Pecan Cream Cake
SERVES 8–10
FOR THE CAKE:
8 tbsp. unsalted butter, softened, plus more for pans
2 cups flour, plus more for pans
1 tsp. baking soda
½ tsp. kosher salt
1 cup buttermilk
1 tsp. vanilla extract
½ cup vegetable shortening
2 cups sugar
5 eggs, separated
1¼ cups shredded unsweetened coconut
1 cup finely chopped pecans
FOR THE FROSTING:
8 oz. cream cheese, softened
4 tbsp. unsalted butter, softened
3½ cups confectioners' sugar
1 tsp. vanilla extract
¼ cup roughly chopped pecans, toasted
Make the cake: Heat oven to 350°. Butter and flour three 8" cake pans; set aside. Whisk flour, baking soda, and salt in a bowl. Whisk buttermilk and vanilla in another bowl. Cream butter, shortening, and sugar in the bowl of a stand mixer fitted with a paddle attachment until fluffy, 2–3 minutes. Add egg yolks, one at a time, beating well after each addition. On low speed, alternately add dry ingredients in 3 batches and wet ingredients in 2 batches. Increase speed to high, and beat until batter is smooth, 5–10 seconds. Whip egg whites in a bowl until stiff peaks form. Fold egg whites, coconut, and pecans into batter. Divide batter between prepared pans and smooth top with a rubber spatula; drop pans lightly on a counter to expel large air bubbles. Bake cakes until a toothpick inserted in middle comes out clean, 20–22 minutes. Let cakes cool for 20 minutes in pans; invert onto wire racks and let cool completely.

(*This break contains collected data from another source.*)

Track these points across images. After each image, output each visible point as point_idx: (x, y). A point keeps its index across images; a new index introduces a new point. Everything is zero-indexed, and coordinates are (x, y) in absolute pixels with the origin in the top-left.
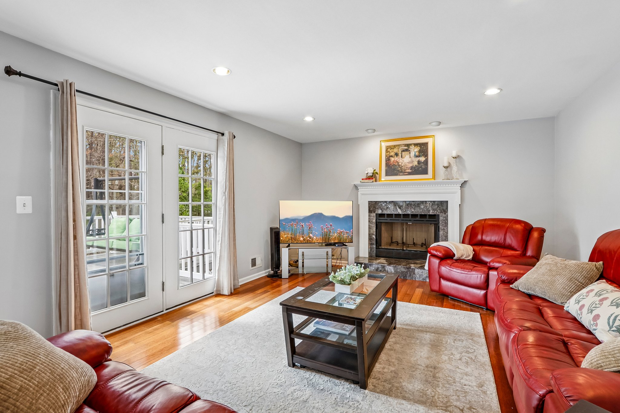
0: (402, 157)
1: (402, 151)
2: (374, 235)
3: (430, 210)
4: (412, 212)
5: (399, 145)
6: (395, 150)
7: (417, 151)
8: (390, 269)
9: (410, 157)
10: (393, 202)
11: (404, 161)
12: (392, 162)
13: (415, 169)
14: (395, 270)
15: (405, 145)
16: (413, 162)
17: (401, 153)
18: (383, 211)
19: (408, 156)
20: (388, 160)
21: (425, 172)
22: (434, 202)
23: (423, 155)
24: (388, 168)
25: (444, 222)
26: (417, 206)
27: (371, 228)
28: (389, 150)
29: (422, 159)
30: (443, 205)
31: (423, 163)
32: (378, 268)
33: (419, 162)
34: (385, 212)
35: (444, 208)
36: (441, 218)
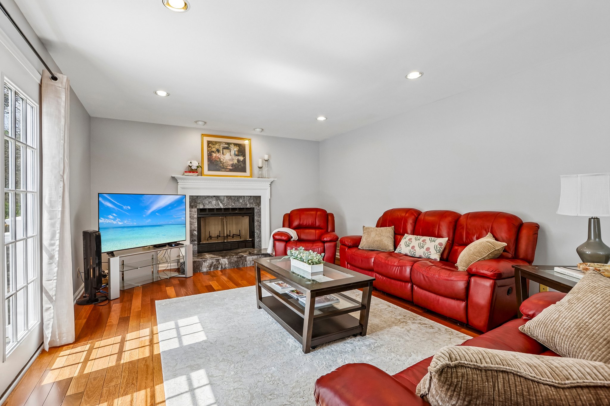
0: (223, 154)
1: (223, 148)
2: (196, 231)
3: (247, 204)
4: (233, 206)
5: (220, 142)
6: (217, 146)
7: (236, 151)
8: (224, 261)
9: (231, 155)
10: (214, 196)
11: (225, 158)
12: (214, 157)
13: (236, 167)
14: (229, 261)
15: (226, 143)
16: (233, 160)
17: (223, 150)
18: (204, 206)
19: (228, 154)
20: (210, 155)
21: (244, 170)
22: (251, 196)
23: (241, 155)
24: (210, 163)
25: (258, 214)
26: (236, 200)
27: (192, 224)
28: (210, 145)
29: (241, 158)
30: (257, 199)
31: (242, 162)
32: (212, 263)
33: (238, 161)
34: (207, 207)
35: (258, 202)
36: (256, 211)
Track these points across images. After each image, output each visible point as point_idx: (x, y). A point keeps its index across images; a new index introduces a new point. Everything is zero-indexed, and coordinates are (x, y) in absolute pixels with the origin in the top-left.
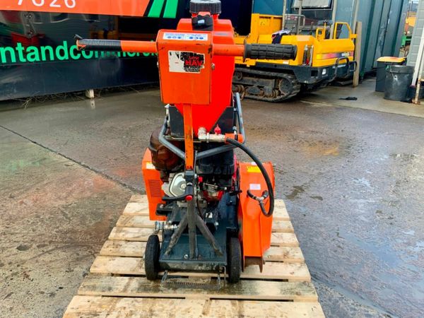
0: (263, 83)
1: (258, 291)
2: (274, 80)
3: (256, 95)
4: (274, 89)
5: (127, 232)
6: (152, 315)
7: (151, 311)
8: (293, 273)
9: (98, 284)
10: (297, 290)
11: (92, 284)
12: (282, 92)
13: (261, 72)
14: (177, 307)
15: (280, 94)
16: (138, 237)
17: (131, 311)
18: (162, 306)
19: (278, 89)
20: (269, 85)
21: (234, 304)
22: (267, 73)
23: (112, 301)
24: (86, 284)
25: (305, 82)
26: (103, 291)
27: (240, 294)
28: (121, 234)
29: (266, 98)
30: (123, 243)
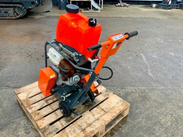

Make the frosting: Using a hand mixer, beat cream cheese and butter until smooth. With the motor running, slowly add sugar and vanilla; beat until smooth.
To assemble, place one cake layer on a cake stand and spread with ⅓ cup frosting; top with another layer and spread with ⅓ cup frosting. Top with remaining layer. Cover top and sides with remaining frosting and sprinkle top with pecans; chill cake 1 hour until frosting is firm.